Maradona's ex-teammates deny knowingly using drugs
BUENOS AIRES, Argentina (AP) — Former Argentina teammates of Diego Maradona back his claims that there were no drug tests before a World Cup playoff with Australia in 1993. They also say they had no knowledge of receiving performance-enhancing drugs.
Maradona said on Argentine television Monday that the players were given an unspecified stimulant before the two-legged playoff to decide which team would qualify for the 1994 World Cup in the U.S.
"What happened is that to play against Australia we were given a speedy coffee. They put something in the coffee and that's why we ran more," Maradona told "The Football Show."
Maradona said Argentine Football Association President Julio Grondona knew about the doping.
"Why weren't there any anti-doping controls in the match with Australia if we had them in all the other games?" Maradona asked. "They give you 10 anti-doping controls and only the match that decides whether Argentina will go to the United States or not, there is no anti-doping control. That's the cheat and Grondona knew about it."
Grondona has made no comment.
In the first game, the teams drew 1-1 in Sydney. Argentina then won 1-0 in Buenos Aires to reach the 1994 tournament.
Maradona's teammates agreed there were no drug tests before the matches but deny knowingly taking any illegal substances.
"We knew there wasn't going to be any anti-doping control a few days before, but we didn't attach any importance to it," midfielder Hugo Perez told The Associated Press on Tuesday. "We just concentrated on playing, but what Diego said about there being no control is true."
Perez said it was difficult to give precise details about what happened because it was a long time ago, but remembers the players could drink water or coffee.
Former defender Jose Chamot told Libre newspaper on Tuesday: "I didn't need those things. Sometimes they gave us vitamins as supplements for the journeys, but nothing more than that. If there had been anything to make the team run faster, I didn't participate."
Fellow defender Jorge Borelli also told the newspaper: "I didn't take any 'speedy coffee' ... I just drank tea and soft drinks."
At the 1994 World Cup, Maradona was suspended for testing positive for stimulants after a first-round match against Nigeria. Maradona's drug problem was an open secret at the time. Argentina lost its round of 16 match against Romania and was eliminated. FIFA subsequently banned Maradona for 15 months.
The feud between Maradona and Grondona first surfaced when Grondona decided not to renew Maradona's contract as Argentina coach after the 2010 World Cup.
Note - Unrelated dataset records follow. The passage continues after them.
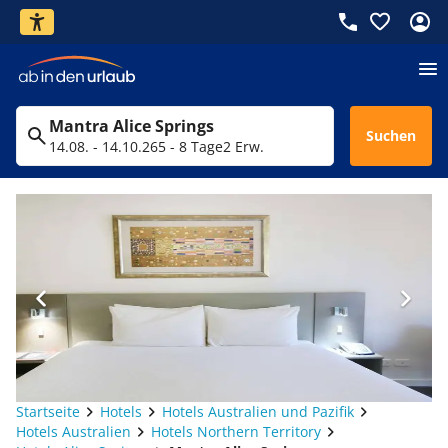
Mantra Alice Springs
Suchen
14.08. - 14.10.26
5 - 8 Tage
2 Erw.
Startseite
Hotels
Hotels Australien und Pazifik
Hotels Australien
Hotels Northern Territory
Maradona called for the 79-year-old Grondona, who has led the federation for 32 years, to retire and make way for younger candidates.
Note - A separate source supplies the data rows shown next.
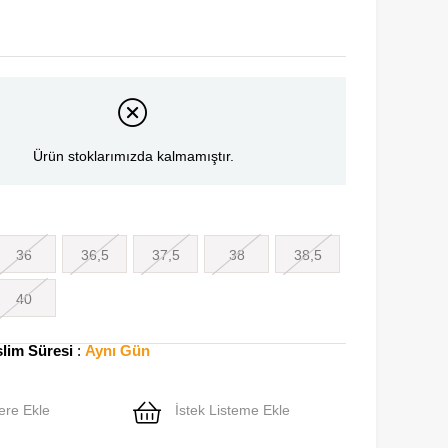
Ürün stoklarımızda kalmamıştır.
36
36,5
37,5
38
38,5
40
slim Süresi
:
Aynı Gün
ere Ekle
İstek Listeme Ekle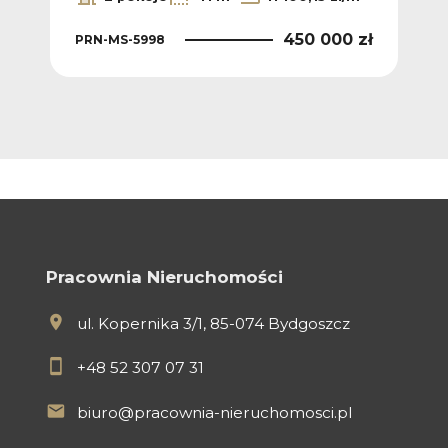
 zł
450 000 zł
PRN-MS-5998
PRN
Pracownia Nieruchomości
ul. Kopernika 3/1, 85-074 Bydgoszcz
+48 52 307 07 31
biuro@pracownia-nieruchomosci.pl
"I'm old, but healthy," Grondona was quoted as saying. "Not like others who aren't (healthy) and not because of natural problems, but because of created problems."
Those comments infuriated Maradona, who interpreted them as thinly veiled references to his drug history. Maradona said he has been clean for more than seven years and pledged to sue Grondona.
He also admonished the Argentine government under Cristina Fernandez for protecting Grondona because of a television deal with the AFA to broadcast national league matches for free.
Argentine cabinet chief Anibal Fernandez rejected the idea that Grondona had any special protection.
"Nobody is looking after anybody," he said on Monday.
Another teammate of Maradona's said it was time for the mudslinging to stop.
"It's craziness that this has happened it's all a political question," Carlos Mac Allister told the newspaper Clarin.
"They want to get rid of Grondona and they don't realize that they are involving and dirtying many people. History will tell who is who," he added.